The show, similar to the CBS network’s “60 Minutes” in the United States, has previously aimed barbs at companies from Apple Inc to Volkswagen AG (VOWG_p.DE), and can leave global corporations and their press teams scrambling to respond to allegations after seeing their companies named and shamed.

But in an unusually low-key outing, the show’s highest-profile target was food delivery app Ele.me, which it alleged allowed restaurants on its platform which were unlicensed and which used faked images of their outlets.

Ele.me, which has investment from firms such as Tencent Holdings Ltd and JD.com Inc, said in a statement on its official microblog it took the issue seriously and had removed the offending restaurants from its platform.

The annual “3.15” investigative special on China Central Television (CCTV) also targeted the practice of “brushing” – creating fake online sales to improve a vendor’s standing.

Alibaba Group Holding Ltd, China’s top ecommerce firm, previously pledged to crack down on the practice.

Being named and shamed can hit a firm’s reputation and sales hard: iPhone maker Apple was forced into a rare apology in 2013 after criticism on the show of its after-sales service.

The show – a mix of on-stage theatrics, speeches and under-cover reports – last year singled out Volkswagen, Nissan Motor Co and Daimler AG’s Mercedes Benz, accusing them of selling spare parts and services customers didn’t need.

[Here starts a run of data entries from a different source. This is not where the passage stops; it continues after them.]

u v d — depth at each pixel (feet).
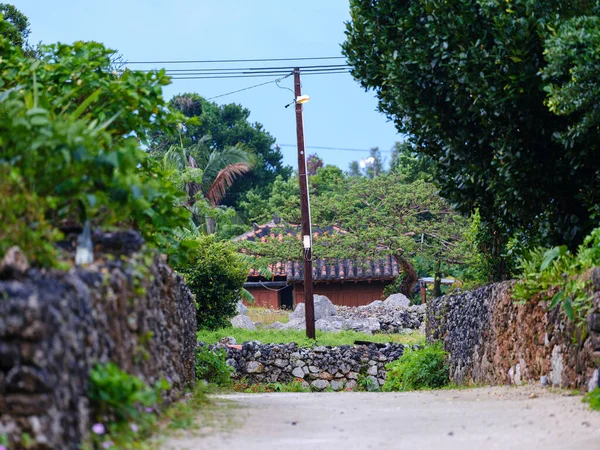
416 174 335.67
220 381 146.20
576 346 75.10
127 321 49.34
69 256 49.70
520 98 97.81
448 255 276.00
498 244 132.98
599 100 84.79
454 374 132.46
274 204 372.17
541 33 92.58
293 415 65.67
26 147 49.49
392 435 52.65
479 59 98.94
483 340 113.19
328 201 287.89
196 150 367.66
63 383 36.47
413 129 119.65
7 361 34.83
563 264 85.20
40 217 45.47
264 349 179.22
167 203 68.23
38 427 34.68
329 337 210.79
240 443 47.42
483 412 64.80
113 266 48.93
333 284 310.45
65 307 37.19
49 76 70.18
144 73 71.82
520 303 91.81
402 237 271.69
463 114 108.27
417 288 346.54
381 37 116.67
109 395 42.01
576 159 96.78
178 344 76.18
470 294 123.95
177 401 67.26
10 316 34.83
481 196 116.37
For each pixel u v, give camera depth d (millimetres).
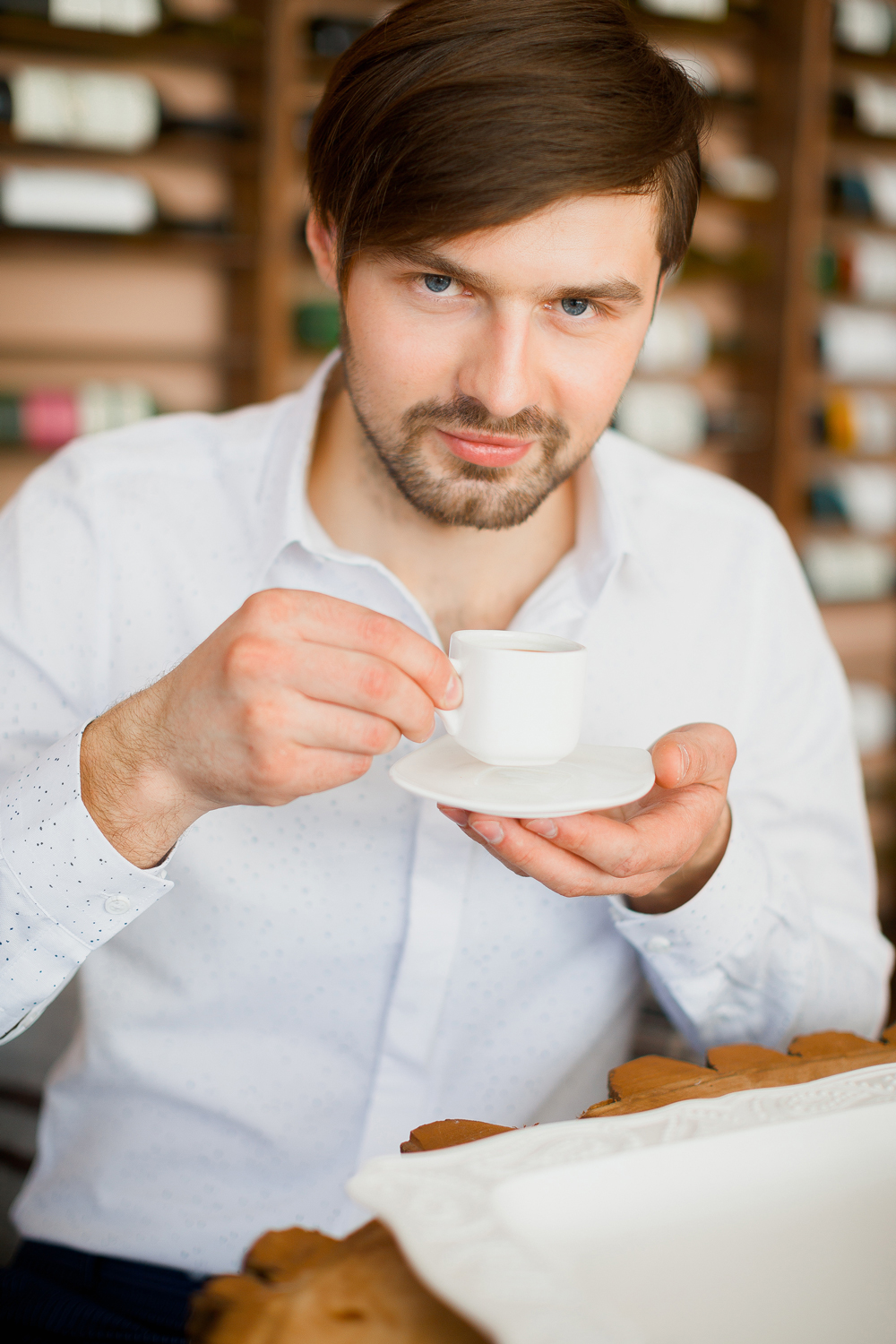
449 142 664
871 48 2457
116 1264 943
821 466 2762
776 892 856
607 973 991
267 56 1993
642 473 1119
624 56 688
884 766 2881
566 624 989
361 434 937
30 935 739
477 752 655
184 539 968
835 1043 703
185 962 946
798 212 2436
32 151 1947
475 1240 439
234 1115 949
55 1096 995
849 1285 467
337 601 607
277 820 916
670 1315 442
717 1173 511
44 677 953
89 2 1876
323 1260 487
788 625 1096
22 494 989
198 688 611
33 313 2125
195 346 2258
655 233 747
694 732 713
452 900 912
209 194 2178
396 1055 940
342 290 789
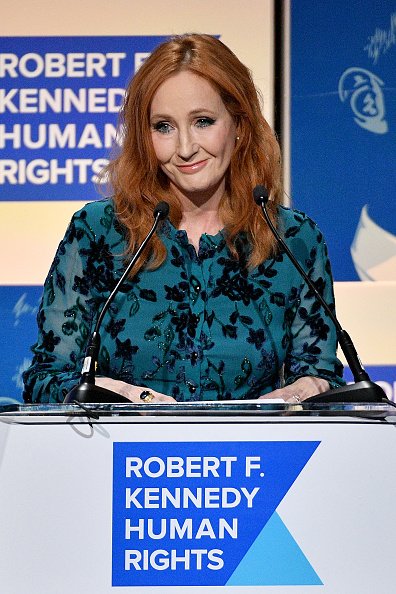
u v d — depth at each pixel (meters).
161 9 9.76
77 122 9.77
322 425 4.12
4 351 9.74
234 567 4.00
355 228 9.78
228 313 6.25
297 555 4.02
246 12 9.75
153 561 3.99
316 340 6.41
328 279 6.62
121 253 6.31
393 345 9.76
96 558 3.98
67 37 9.74
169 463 4.05
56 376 5.89
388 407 4.19
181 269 6.28
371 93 9.76
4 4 9.72
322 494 4.06
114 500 4.02
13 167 9.78
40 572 3.97
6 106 9.76
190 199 6.37
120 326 6.21
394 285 9.76
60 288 6.37
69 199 9.80
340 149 9.77
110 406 4.17
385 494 4.06
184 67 6.04
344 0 9.74
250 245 6.37
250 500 4.04
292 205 9.76
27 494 4.03
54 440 4.09
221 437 4.08
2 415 4.14
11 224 9.79
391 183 9.78
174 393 6.18
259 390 6.31
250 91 6.30
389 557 4.02
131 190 6.30
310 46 9.76
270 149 6.46
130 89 6.22
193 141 6.03
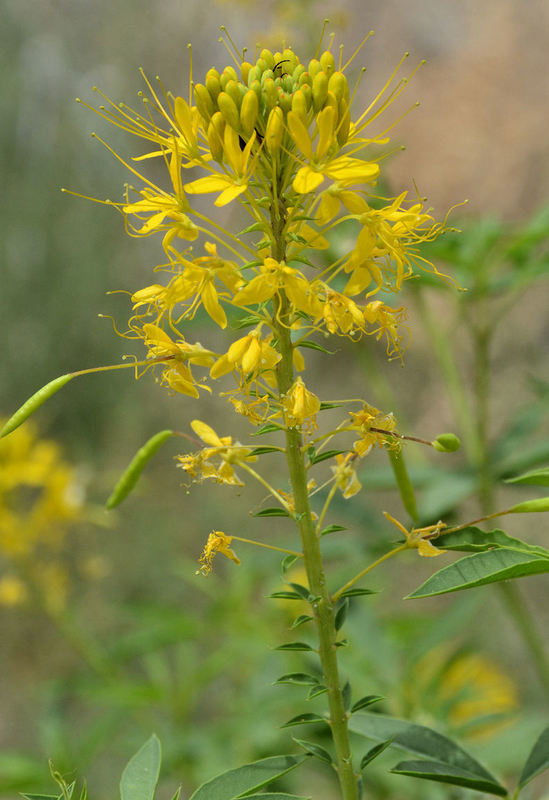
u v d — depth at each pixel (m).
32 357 1.72
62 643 1.24
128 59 2.02
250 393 0.42
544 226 0.54
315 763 0.59
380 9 1.91
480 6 1.87
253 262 0.42
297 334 0.44
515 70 1.77
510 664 1.02
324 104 0.41
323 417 1.60
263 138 0.42
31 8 1.95
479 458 0.57
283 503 0.42
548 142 1.71
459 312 0.58
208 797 0.42
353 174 0.41
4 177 1.80
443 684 0.65
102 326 1.78
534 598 1.15
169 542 1.49
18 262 1.75
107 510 0.43
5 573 0.85
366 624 0.56
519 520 1.28
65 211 1.82
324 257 0.60
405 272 0.43
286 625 0.66
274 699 0.59
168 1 2.04
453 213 1.72
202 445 0.42
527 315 1.51
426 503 0.56
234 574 0.73
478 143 1.73
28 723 1.14
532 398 1.44
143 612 0.70
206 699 0.94
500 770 0.54
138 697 0.66
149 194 0.43
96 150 1.88
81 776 0.66
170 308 0.42
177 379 0.42
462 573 0.41
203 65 2.05
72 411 1.72
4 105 1.83
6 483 0.71
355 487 0.42
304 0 0.83
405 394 1.59
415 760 0.43
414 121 1.78
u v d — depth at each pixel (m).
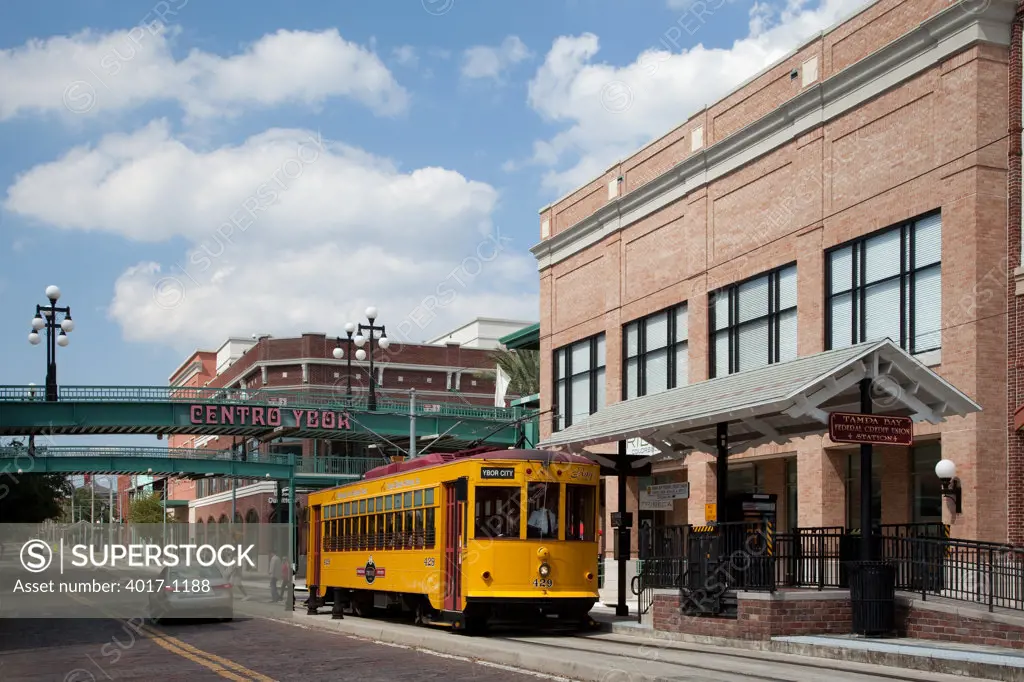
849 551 19.45
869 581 17.59
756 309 29.94
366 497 27.91
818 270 27.11
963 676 13.93
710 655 16.91
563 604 21.86
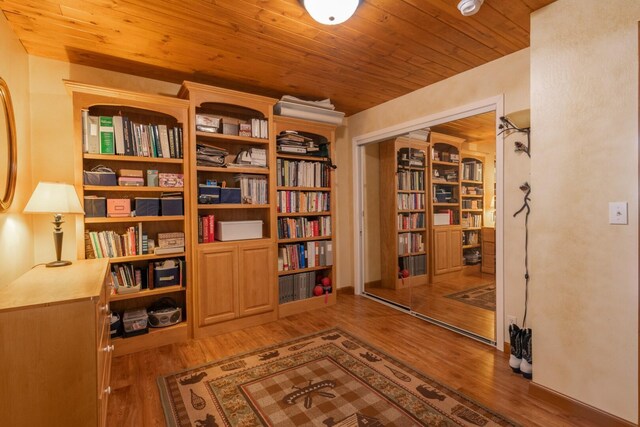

The CCTV program has, however, been losing some of its bite, with some viewers jumping to defend targeted companies and younger audiences simply switching channel.

A Reuters analysis of posts on China’s popular Sina Weibo microblog mentioning “315”, the common name for the show referring to the date of World Consumer Rights Day, shows a big drop in online chatter about the program since 2014.

Being caught can still sting, though, said James Feldkamp, CEO of China-based consumer products testing group MingJian.

“This is still the high-water mark of the annual consumer calendar, it’s still the biggest show and it’s still watched by hundreds of millions of households around China,” he said.